▶ **WORK ORDER**:
Nothing but the lines below from the one that contains "Jhumur et al." through the one that contains "Cardinal, M. 1989." should be retyped, exactly and including both ends. Do not include pictures.

Records contained in a dataset:
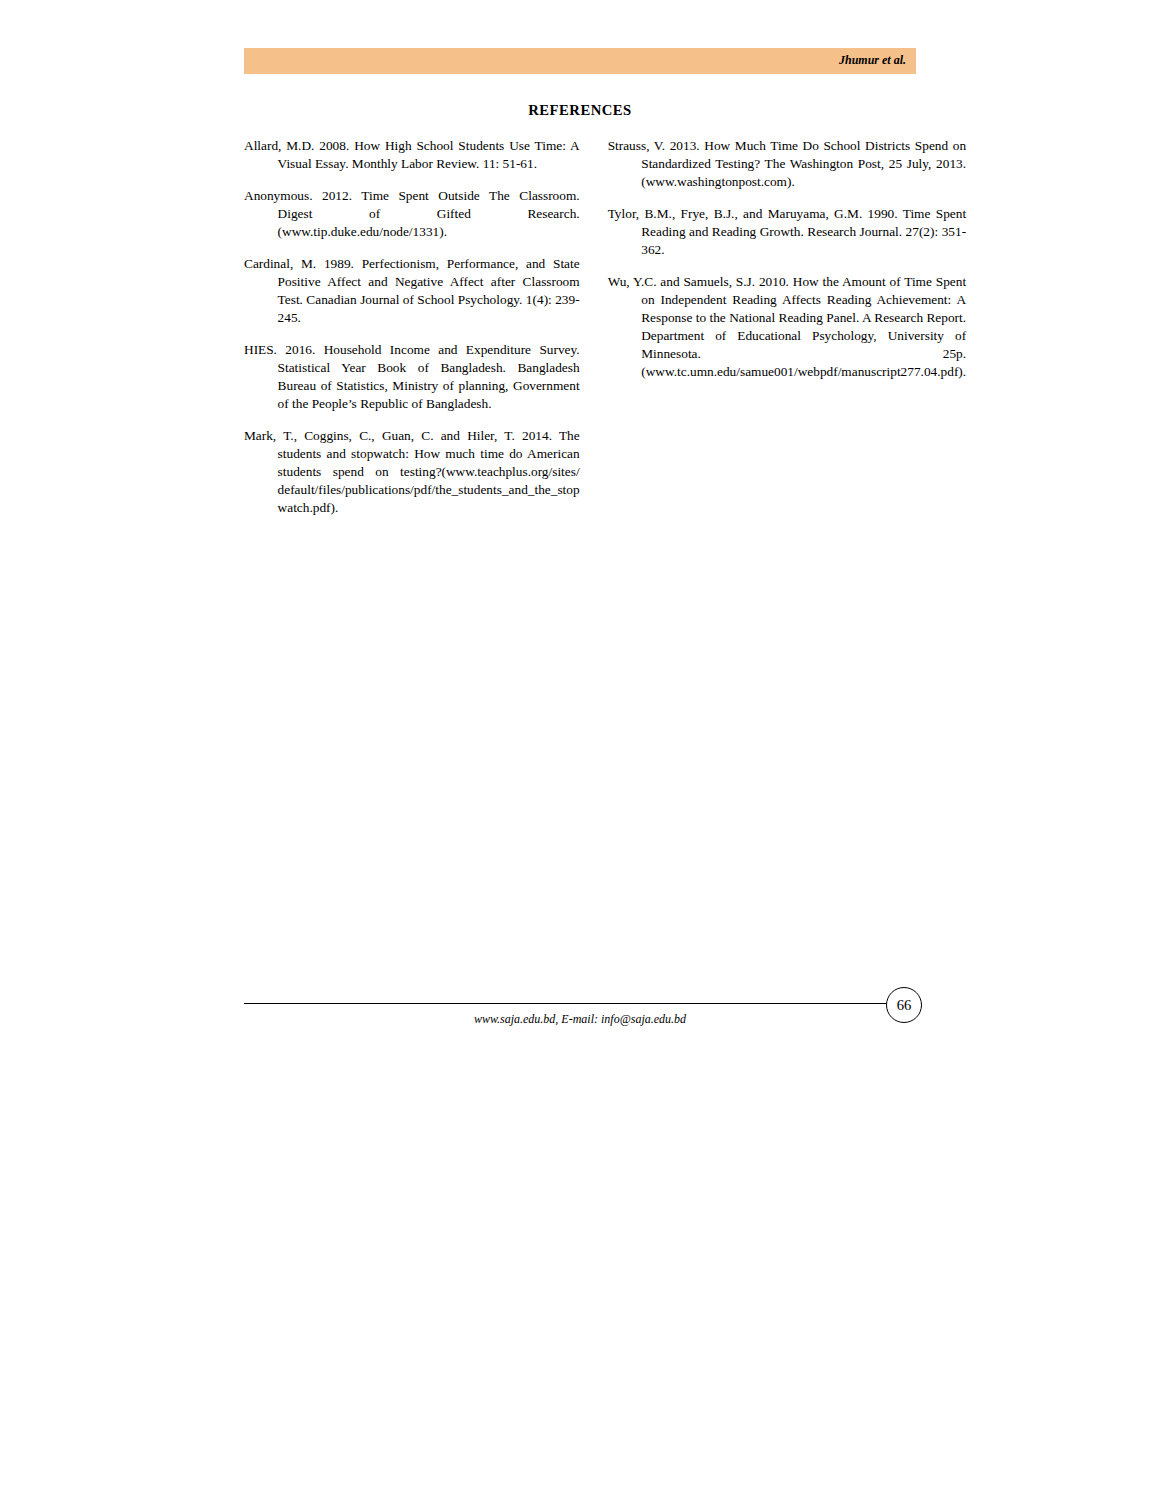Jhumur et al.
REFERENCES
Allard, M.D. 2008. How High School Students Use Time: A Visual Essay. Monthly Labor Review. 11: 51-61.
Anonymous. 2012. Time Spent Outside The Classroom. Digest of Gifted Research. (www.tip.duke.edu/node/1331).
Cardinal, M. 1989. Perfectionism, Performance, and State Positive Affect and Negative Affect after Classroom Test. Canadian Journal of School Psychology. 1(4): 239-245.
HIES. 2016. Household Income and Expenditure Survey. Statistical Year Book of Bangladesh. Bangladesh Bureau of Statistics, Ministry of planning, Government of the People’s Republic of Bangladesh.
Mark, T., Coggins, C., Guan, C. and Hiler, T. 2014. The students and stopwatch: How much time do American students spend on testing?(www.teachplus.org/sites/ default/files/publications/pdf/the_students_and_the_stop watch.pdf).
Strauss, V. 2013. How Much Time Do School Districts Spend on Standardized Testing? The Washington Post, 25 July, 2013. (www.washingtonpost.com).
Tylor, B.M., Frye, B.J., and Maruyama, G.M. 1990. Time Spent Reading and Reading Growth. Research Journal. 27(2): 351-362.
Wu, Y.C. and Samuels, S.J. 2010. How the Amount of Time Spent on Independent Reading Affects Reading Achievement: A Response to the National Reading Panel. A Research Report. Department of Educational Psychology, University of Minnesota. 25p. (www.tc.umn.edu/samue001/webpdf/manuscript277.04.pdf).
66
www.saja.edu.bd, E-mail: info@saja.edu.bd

==

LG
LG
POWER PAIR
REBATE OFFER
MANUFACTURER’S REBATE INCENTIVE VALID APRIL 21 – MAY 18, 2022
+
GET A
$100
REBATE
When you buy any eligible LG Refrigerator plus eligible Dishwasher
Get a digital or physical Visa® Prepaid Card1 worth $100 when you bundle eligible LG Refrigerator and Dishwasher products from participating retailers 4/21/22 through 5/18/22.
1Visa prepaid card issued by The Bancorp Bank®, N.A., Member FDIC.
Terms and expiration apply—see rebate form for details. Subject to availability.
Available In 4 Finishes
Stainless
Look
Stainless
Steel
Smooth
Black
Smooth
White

--

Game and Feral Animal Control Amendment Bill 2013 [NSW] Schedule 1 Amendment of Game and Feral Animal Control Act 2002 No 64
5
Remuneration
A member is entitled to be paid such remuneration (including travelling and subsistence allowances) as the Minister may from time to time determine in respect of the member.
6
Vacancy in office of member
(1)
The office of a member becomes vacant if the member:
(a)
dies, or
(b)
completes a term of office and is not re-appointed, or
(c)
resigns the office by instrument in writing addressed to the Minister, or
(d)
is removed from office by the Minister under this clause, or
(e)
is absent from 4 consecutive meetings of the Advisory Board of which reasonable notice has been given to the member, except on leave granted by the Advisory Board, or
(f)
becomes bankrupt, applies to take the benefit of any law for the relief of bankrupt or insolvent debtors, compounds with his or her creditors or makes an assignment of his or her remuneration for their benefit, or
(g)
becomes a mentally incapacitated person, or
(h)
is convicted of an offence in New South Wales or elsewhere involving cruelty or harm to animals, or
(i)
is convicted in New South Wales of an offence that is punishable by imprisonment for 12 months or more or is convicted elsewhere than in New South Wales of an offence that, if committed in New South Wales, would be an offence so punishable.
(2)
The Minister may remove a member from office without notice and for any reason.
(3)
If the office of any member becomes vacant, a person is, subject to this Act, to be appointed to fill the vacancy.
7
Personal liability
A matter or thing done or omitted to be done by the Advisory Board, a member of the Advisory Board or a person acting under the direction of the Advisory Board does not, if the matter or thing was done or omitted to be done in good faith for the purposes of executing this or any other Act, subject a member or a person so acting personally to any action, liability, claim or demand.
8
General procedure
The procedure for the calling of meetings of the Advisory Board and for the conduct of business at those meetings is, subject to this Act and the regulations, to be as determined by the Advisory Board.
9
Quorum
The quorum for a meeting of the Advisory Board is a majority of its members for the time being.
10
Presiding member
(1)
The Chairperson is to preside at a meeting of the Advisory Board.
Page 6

▶ **SOLUTION FOR THIS EXERCISE**:
Jhumur et al.
REFERENCES
Allard, M.D. 2008. How High School Students Use Time: A Visual Essay. Monthly Labor Review. 11: 51-61.
Anonymous. 2012. Time Spent Outside The Classroom. Digest of Gifted Research. (www.tip.duke.edu/node/1331).
Cardinal, M. 1989. Perfectionism, Performance, and State Positive Affect and Negative Affect after Classroom Test. Canadian Journal of School Psychology. 1(4): 239-245.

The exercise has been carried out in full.